===== Data extract

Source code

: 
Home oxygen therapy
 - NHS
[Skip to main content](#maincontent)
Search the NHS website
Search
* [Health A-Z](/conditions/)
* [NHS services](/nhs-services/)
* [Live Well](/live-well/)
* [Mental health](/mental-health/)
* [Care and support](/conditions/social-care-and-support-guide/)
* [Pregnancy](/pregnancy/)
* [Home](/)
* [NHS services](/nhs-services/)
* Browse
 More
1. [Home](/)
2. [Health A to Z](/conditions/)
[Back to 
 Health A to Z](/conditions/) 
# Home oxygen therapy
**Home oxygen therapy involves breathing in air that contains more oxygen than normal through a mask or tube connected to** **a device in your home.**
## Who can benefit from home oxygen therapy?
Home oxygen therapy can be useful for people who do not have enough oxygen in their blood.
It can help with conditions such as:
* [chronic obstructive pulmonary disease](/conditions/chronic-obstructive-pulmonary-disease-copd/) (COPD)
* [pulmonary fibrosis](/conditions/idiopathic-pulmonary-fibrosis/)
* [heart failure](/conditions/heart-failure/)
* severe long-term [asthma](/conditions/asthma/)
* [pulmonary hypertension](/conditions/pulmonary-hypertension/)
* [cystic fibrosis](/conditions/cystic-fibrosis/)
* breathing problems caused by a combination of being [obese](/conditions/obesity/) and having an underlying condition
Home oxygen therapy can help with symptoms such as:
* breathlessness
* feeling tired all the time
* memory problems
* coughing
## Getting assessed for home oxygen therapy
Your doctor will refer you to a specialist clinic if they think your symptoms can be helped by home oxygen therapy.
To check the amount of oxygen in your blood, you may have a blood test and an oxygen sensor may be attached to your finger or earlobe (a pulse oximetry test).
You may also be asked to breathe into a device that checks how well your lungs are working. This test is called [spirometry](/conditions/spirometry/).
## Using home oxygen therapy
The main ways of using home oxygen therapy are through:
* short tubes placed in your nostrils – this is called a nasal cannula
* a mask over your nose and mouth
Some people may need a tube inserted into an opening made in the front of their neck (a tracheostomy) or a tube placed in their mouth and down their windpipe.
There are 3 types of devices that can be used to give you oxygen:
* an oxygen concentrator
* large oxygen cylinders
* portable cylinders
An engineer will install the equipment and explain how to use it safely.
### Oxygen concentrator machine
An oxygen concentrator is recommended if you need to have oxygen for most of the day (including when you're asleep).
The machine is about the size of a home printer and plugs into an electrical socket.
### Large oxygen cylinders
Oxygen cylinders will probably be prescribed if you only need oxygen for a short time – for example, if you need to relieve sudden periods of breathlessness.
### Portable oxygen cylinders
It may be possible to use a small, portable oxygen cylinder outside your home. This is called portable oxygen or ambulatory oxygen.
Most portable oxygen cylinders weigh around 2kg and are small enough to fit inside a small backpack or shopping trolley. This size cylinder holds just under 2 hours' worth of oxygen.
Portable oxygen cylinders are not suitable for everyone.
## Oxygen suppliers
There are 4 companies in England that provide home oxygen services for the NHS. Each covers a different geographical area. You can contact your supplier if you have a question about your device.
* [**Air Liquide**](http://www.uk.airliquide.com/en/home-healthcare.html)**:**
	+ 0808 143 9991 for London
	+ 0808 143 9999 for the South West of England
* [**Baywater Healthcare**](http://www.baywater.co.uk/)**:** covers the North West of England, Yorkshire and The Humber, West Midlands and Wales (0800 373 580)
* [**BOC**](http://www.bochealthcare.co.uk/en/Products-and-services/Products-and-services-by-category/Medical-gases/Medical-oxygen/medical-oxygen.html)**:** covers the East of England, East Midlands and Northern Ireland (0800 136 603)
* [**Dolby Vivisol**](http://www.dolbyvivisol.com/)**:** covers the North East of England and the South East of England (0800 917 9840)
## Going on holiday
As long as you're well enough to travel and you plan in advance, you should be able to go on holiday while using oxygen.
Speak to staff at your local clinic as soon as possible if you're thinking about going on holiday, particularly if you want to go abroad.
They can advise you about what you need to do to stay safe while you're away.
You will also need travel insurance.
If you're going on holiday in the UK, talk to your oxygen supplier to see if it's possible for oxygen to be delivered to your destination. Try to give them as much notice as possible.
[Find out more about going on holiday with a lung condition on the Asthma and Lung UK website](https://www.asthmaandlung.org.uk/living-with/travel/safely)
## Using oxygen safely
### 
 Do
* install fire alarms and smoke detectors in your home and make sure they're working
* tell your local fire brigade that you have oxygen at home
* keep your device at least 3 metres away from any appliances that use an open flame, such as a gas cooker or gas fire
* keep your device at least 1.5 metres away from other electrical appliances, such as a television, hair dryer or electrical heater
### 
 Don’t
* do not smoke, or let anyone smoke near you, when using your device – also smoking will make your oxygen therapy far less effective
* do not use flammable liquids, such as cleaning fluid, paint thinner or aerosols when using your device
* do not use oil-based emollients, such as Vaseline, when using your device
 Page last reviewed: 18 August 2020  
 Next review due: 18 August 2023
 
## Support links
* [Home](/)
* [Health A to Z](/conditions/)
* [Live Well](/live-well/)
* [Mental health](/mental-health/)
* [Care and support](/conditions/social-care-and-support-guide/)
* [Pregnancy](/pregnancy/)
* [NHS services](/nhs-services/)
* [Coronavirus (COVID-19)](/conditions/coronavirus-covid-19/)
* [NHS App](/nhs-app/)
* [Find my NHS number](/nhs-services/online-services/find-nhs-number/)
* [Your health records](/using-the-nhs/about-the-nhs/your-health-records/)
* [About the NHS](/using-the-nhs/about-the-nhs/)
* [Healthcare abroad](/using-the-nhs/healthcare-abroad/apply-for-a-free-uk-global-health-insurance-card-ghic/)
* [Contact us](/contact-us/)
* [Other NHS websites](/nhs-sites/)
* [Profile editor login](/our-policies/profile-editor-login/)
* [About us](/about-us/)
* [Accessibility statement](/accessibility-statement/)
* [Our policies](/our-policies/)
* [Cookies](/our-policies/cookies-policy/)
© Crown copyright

==========

What to do
Your reply should be all of the data, returned exactly.

Response box
Source code

: 
Home oxygen therapy
 - NHS
[Skip to main content](#maincontent)
Search the NHS website
Search
* [Health A-Z](/conditions/)
* [NHS services](/nhs-services/)
* [Live Well](/live-well/)
* [Mental health](/mental-health/)
* [Care and support](/conditions/social-care-and-support-guide/)
* [Pregnancy](/pregnancy/)
* [Home](/)
* [NHS services](/nhs-services/)
* Browse
 More
1. [Home](/)
2. [Health A to Z](/conditions/)
[Back to 
 Health A to Z](/conditions/) 
# Home oxygen therapy
**Home oxygen therapy involves breathing in air that contains more oxygen than normal through a mask or tube connected to** **a device in your home.**
## Who can benefit from home oxygen therapy?
Home oxygen therapy can be useful for people who do not have enough oxygen in their blood.
It can help with conditions such as:
* [chronic obstructive pulmonary disease](/conditions/chronic-obstructive-pulmonary-disease-copd/) (COPD)
* [pulmonary fibrosis](/conditions/idiopathic-pulmonary-fibrosis/)
* [heart failure](/conditions/heart-failure/)
* severe long-term [asthma](/conditions/asthma/)
* [pulmonary hypertension](/conditions/pulmonary-hypertension/)
* [cystic fibrosis](/conditions/cystic-fibrosis/)
* breathing problems caused by a combination of being [obese](/conditions/obesity/) and having an underlying condition
Home oxygen therapy can help with symptoms such as:
* breathlessness
* feeling tired all the time
* memory problems
* coughing
## Getting assessed for home oxygen therapy
Your doctor will refer you to a specialist clinic if they think your symptoms can be helped by home oxygen therapy.
To check the amount of oxygen in your blood, you may have a blood test and an oxygen sensor may be attached to your finger or earlobe (a pulse oximetry test).
You may also be asked to breathe into a device that checks how well your lungs are working. This test is called [spirometry](/conditions/spirometry/).
## Using home oxygen therapy
The main ways of using home oxygen therapy are through:
* short tubes placed in your nostrils – this is called a nasal cannula
* a mask over your nose and mouth
Some people may need a tube inserted into an opening made in the front of their neck (a tracheostomy) or a tube placed in their mouth and down their windpipe.
There are 3 types of devices that can be used to give you oxygen:
* an oxygen concentrator
* large oxygen cylinders
* portable cylinders
An engineer will install the equipment and explain how to use it safely.
### Oxygen concentrator machine
An oxygen concentrator is recommended if you need to have oxygen for most of the day (including when you're asleep).
The machine is about the size of a home printer and plugs into an electrical socket.
### Large oxygen cylinders
Oxygen cylinders will probably be prescribed if you only need oxygen for a short time – for example, if you need to relieve sudden periods of breathlessness.
### Portable oxygen cylinders
It may be possible to use a small, portable oxygen cylinder outside your home. This is called portable oxygen or ambulatory oxygen.
Most portable oxygen cylinders weigh around 2kg and are small enough to fit inside a small backpack or shopping trolley. This size cylinder holds just under 2 hours' worth of oxygen.
Portable oxygen cylinders are not suitable for everyone.
## Oxygen suppliers
There are 4 companies in England that provide home oxygen services for the NHS. Each covers a different geographical area. You can contact your supplier if you have a question about your device.
* [**Air Liquide**](http://www.uk.airliquide.com/en/home-healthcare.html)**:**
	+ 0808 143 9991 for London
	+ 0808 143 9999 for the South West of England
* [**Baywater Healthcare**](http://www.baywater.co.uk/)**:** covers the North West of England, Yorkshire and The Humber, West Midlands and Wales (0800 373 580)
* [**BOC**](http://www.bochealthcare.co.uk/en/Products-and-services/Products-and-services-by-category/Medical-gases/Medical-oxygen/medical-oxygen.html)**:** covers the East of England, East Midlands and Northern Ireland (0800 136 603)
* [**Dolby Vivisol**](http://www.dolbyvivisol.com/)**:** covers the North East of England and the South East of England (0800 917 9840)
## Going on holiday
As long as you're well enough to travel and you plan in advance, you should be able to go on holiday while using oxygen.
Speak to staff at your local clinic as soon as possible if you're thinking about going on holiday, particularly if you want to go abroad.
They can advise you about what you need to do to stay safe while you're away.
You will also need travel insurance.
If you're going on holiday in the UK, talk to your oxygen supplier to see if it's possible for oxygen to be delivered to your destination. Try to give them as much notice as possible.
[Find out more about going on holiday with a lung condition on the Asthma and Lung UK website](https://www.asthmaandlung.org.uk/living-with/travel/safely)
## Using oxygen safely
### 
 Do
* install fire alarms and smoke detectors in your home and make sure they're working
* tell your local fire brigade that you have oxygen at home
* keep your device at least 3 metres away from any appliances that use an open flame, such as a gas cooker or gas fire
* keep your device at least 1.5 metres away from other electrical appliances, such as a television, hair dryer or electrical heater
### 
 Don’t
* do not smoke, or let anyone smoke near you, when using your device – also smoking will make your oxygen therapy far less effective
* do not use flammable liquids, such as cleaning fluid, paint thinner or aerosols when using your device
* do not use oil-based emollients, such as Vaseline, when using your device
 Page last reviewed: 18 August 2020  
 Next review due: 18 August 2023
 
## Support links
* [Home](/)
* [Health A to Z](/conditions/)
* [Live Well](/live-well/)
* [Mental health](/mental-health/)
* [Care and support](/conditions/social-care-and-support-guide/)
* [Pregnancy](/pregnancy/)
* [NHS services](/nhs-services/)
* [Coronavirus (COVID-19)](/conditions/coronavirus-covid-19/)
* [NHS App](/nhs-app/)
* [Find my NHS number](/nhs-services/online-services/find-nhs-number/)
* [Your health records](/using-the-nhs/about-the-nhs/your-health-records/)
* [About the NHS](/using-the-nhs/about-the-nhs/)
* [Healthcare abroad](/using-the-nhs/healthcare-abroad/apply-for-a-free-uk-global-health-insurance-card-ghic/)
* [Contact us](/contact-us/)
* [Other NHS websites](/nhs-sites/)
* [Profile editor login](/our-policies/profile-editor-login/)
* [About us](/about-us/)
* [Accessibility statement](/accessibility-statement/)
* [Our policies](/our-policies/)
* [Cookies](/our-policies/cookies-policy/)
© Crown copyright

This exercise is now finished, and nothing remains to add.